Debris from farm silo destroyed in a Russian attack in the Odesa region of Ukraine last week.Credit…Libkos/Associated Press

The United Nations Security Council will convene meetings on Wednesday for the third time since the collapse of the Black Sea grain deal last week and the bombardment by Russia of Ukrainian port cities that followed.

Russia, a permanent member of the Security Council, and Ukraine both requested meetings. Russia is accusing Ukraine of persecuting the Ukrainian Orthodox Church because Kyiv says it has links to Moscow and the Russian Orthodox Church, which supported the invasion of Ukraine. Ukraine requested a meeting to discuss Russia’s attacks on Ukrainian port cities, including Odesa, in an attempt to block exports of grain and agricultural products.

Since withdrawing from the grain deal, which allowed Ukrainian ships carrying food exports to bypass wartime blockades in the Black Sea, Russia has sought to choke off the other routes for Ukraine to export its products. Earlier this week, the attacks escalated when Russian drones destroyed a grain hangar in the town of Reni, just across the Danube River from Romania, a member of the North Atlantic Treaty Organization.

The U.S. and Britain have said they expect the escalation to continue.

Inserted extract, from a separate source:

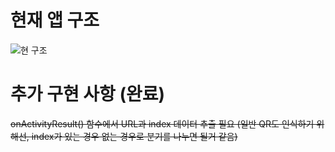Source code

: # 현재 앱 구조
![현 구조](https://user-images.githubusercontent.com/72081383/130569576-3eab5545-1783-4f36-b700-7e6cfd99b872.png)

# 추가 구현 사항 (완료)
~~onActivityResult() 함수에서 URL과 index 데이터 추출 필요 (일반 QR도 인식하기 위해선, index가 있는 경우 없는 경우로 분기를 나누면 될거 같음)~~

Barbara Woodward, Britain’s ambassador to the U.N., said on Tuesday that Britain had information indicating that Russia is planning to target more grain storage facilities across Ukraine and attack civilian ships in the Black Sea. British intelligence also showed that Russia had laid sea mines in the passageway to Ukrainian ports in the sea, she said.

The White House said last week that Russia planned to attack ships in the Black Sea and target civilian infrastructure in Ukraine. The United States and Britain assessed that these measures were part of Russia’s strategy to blame Ukraine for any civilian ships that are attacked in the Black Sea, Ms. Woodward said.

“I think the absurdity of using such heavy-duty weaponry to destroy food shows that weaponizing global food supplies is a calculated part of Russia’s strategy,” Ms. Woodward told reporters at the U.N. on Tuesday.

Britain was working with the U.N. and Turkey, which helped broker the original grain deal, to revive the agreement, but details of the negotiations were not clear, Ms. Woodward said. Russia has listed a set of conditions, including the lifting of sanctions on its international banking transactions, for rejoining the deal. The U.N. secretary general, António Guterres, has sent Russia proposals and said last week that he was “deeply disappointed” that they had not been accepted.

Diplomats at the Security Council are scheduled to discuss Russia’s accusations about persecution of the Ukrainian Orthodox Church in the morning. Ukrainian officials have accused the church of abetting the Russian invasion, and President Volodymyr Zelensky of Ukraine has called for lawmakers to prevent the church from operating in the country.

The second part of the Council meeting will address Russia’s attacks.